• [DATA FOR THE TASK]

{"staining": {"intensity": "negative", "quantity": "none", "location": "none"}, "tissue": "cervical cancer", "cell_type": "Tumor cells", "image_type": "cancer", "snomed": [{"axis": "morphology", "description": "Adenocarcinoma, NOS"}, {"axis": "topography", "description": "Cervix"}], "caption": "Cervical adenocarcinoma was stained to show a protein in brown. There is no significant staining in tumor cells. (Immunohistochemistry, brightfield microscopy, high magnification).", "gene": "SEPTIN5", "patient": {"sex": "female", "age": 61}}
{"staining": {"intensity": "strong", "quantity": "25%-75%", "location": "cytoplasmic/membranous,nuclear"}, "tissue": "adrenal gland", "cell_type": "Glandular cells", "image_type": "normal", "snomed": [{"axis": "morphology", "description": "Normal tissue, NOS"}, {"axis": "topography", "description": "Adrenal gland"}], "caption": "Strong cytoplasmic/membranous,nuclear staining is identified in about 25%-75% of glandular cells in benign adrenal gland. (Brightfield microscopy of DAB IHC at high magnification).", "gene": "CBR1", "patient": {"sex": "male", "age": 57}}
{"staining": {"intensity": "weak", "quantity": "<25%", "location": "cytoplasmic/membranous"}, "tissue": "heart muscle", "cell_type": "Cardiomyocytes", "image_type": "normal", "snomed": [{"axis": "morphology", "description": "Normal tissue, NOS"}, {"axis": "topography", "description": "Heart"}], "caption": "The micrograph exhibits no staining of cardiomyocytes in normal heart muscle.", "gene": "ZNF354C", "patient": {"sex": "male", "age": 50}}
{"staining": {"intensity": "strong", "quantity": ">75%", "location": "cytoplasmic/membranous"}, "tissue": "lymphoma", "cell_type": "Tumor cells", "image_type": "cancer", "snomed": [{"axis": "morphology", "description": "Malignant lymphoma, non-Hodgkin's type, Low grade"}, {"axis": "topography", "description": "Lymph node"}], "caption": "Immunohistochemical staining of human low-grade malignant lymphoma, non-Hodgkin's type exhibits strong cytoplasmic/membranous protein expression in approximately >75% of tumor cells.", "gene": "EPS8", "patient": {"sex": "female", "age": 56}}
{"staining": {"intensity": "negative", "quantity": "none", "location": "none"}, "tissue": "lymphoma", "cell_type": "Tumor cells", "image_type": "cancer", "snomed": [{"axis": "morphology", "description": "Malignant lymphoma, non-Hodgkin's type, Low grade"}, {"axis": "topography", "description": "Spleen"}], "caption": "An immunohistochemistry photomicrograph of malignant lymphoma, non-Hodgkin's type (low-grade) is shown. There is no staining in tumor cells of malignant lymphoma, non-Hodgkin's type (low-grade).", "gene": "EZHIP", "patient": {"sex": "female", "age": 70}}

• [PROBLEM STATEMENT]
Print out the whole listing, with every line exactly as it appears.

• [THE COMPLETED TASK]
{"staining": {"intensity": "negative", "quantity": "none", "location": "none"}, "tissue": "cervical cancer", "cell_type": "Tumor cells", "image_type": "cancer", "snomed": [{"axis": "morphology", "description": "Adenocarcinoma, NOS"}, {"axis": "topography", "description": "Cervix"}], "caption": "Cervical adenocarcinoma was stained to show a protein in brown. There is no significant staining in tumor cells. (Immunohistochemistry, brightfield microscopy, high magnification).", "gene": "SEPTIN5", "patient": {"sex": "female", "age": 61}}
{"staining": {"intensity": "strong", "quantity": "25%-75%", "location": "cytoplasmic/membranous,nuclear"}, "tissue": "adrenal gland", "cell_type": "Glandular cells", "image_type": "normal", "snomed": [{"axis": "morphology", "description": "Normal tissue, NOS"}, {"axis": "topography", "description": "Adrenal gland"}], "caption": "Strong cytoplasmic/membranous,nuclear staining is identified in about 25%-75% of glandular cells in benign adrenal gland. (Brightfield microscopy of DAB IHC at high magnification).", "gene": "CBR1", "patient": {"sex": "male", "age": 57}}
{"staining": {"intensity": "weak", "quantity": "<25%", "location": "cytoplasmic/membranous"}, "tissue": "heart muscle", "cell_type": "Cardiomyocytes", "image_type": "normal", "snomed": [{"axis": "morphology", "description": "Normal tissue, NOS"}, {"axis": "topography", "description": "Heart"}], "caption": "The micrograph exhibits no staining of cardiomyocytes in normal heart muscle.", "gene": "ZNF354C", "patient": {"sex": "male", "age": 50}}
{"staining": {"intensity": "strong", "quantity": ">75%", "location": "cytoplasmic/membranous"}, "tissue": "lymphoma", "cell_type": "Tumor cells", "image_type": "cancer", "snomed": [{"axis": "morphology", "description": "Malignant lymphoma, non-Hodgkin's type, Low grade"}, {"axis": "topography", "description": "Lymph node"}], "caption": "Immunohistochemical staining of human low-grade malignant lymphoma, non-Hodgkin's type exhibits strong cytoplasmic/membranous protein expression in approximately >75% of tumor cells.", "gene": "EPS8", "patient": {"sex": "female", "age": 56}}
{"staining": {"intensity": "negative", "quantity": "none", "location": "none"}, "tissue": "lymphoma", "cell_type": "Tumor cells", "image_type": "cancer", "snomed": [{"axis": "morphology", "description": "Malignant lymphoma, non-Hodgkin's type, Low grade"}, {"axis": "topography", "description": "Spleen"}], "caption": "An immunohistochemistry photomicrograph of malignant lymphoma, non-Hodgkin's type (low-grade) is shown. There is no staining in tumor cells of malignant lymphoma, non-Hodgkin's type (low-grade).", "gene": "EZHIP", "patient": {"sex": "female", "age": 70}}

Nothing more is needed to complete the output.